:: Work required ::
Please quote the NPU cluster guide word for word between "Compared with CPUs, the" and "lower power consumption.", inclusive.

:: Excerpted passage ::
This topic describes how to create an ACK cluster that uses neural processing unit (NPU) resources.

Prerequisites

The Container Service for Kubernetes (ACK) and Resource Access Management (RAM) services are activated.

Background information

Compared with CPUs, the main advantage provided by NPUs is fast data processing in complex algorithmic models. Different from the von Neumann architecture used by CPUs, NPUs adopt the data-driven parallel computing architecture. This architecture significantly increases computing capabilities and reduces power consumption based on data streams. NPUs are the most suitable option used to process large amounts of data, such as video and image data. Compared with CPUs, NPUs offer 100 to 1,000 times higher speeds and significantly lower power consumption.

You can create ACK clusters and use Hanguang NPU to run compute-intensive tasks such as machine learning and image processing. You can quickly deploy workloads and dynamically scale resources to meet your business requirements.

Note For more information about Hanguang NPU, visit this website.

This topic describes how to use NPU resources. In the following example, an ACK cluster is created and an ecs.ebman1.26xlarge instance is added to the cluster.

:: Data provided ::
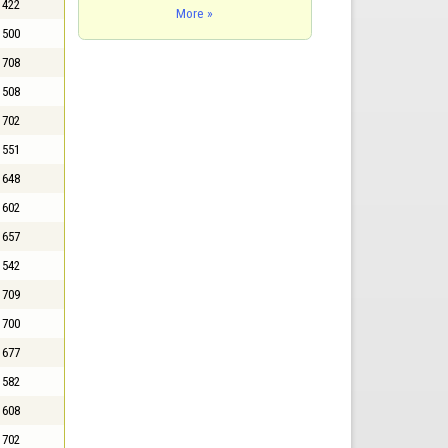
422
More »
500
708
508
702
551
648
602
657
542
709
700
677
582
608
702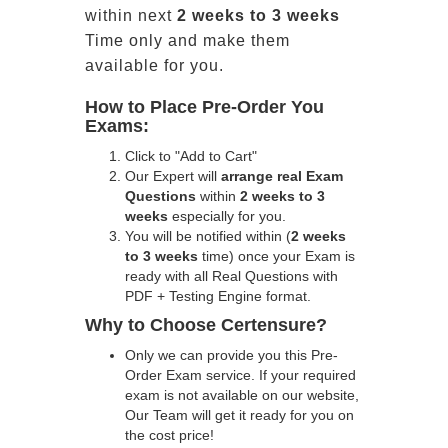
within next
2 weeks to 3 weeks
Time only and make them
available for you.
How to Place Pre-Order You
Exams:
Click to "Add to Cart"
Our Expert will
arrange real Exam
Questions
within
2 weeks to 3
weeks
especially for you.
You will be notified within (
2 weeks
to 3 weeks
time) once your Exam is
ready with all Real Questions with
PDF + Testing Engine format.
Why to Choose Certensure?
Only we can provide you this Pre-
Order Exam service. If your required
exam is not available on our website,
Our Team will get it ready for you on
the cost price!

:: Solution for this exercise ::
Compared with CPUs, the main advantage provided by NPUs is fast data processing in complex algorithmic models. Different from the von Neumann architecture used by CPUs, NPUs adopt the data-driven parallel computing architecture. This architecture significantly increases computing capabilities and reduces power consumption based on data streams. NPUs are the most suitable option used to process large amounts of data, such as video and image data. Compared with CPUs, NPUs offer 100 to 1,000 times higher speeds and significantly lower power consumption.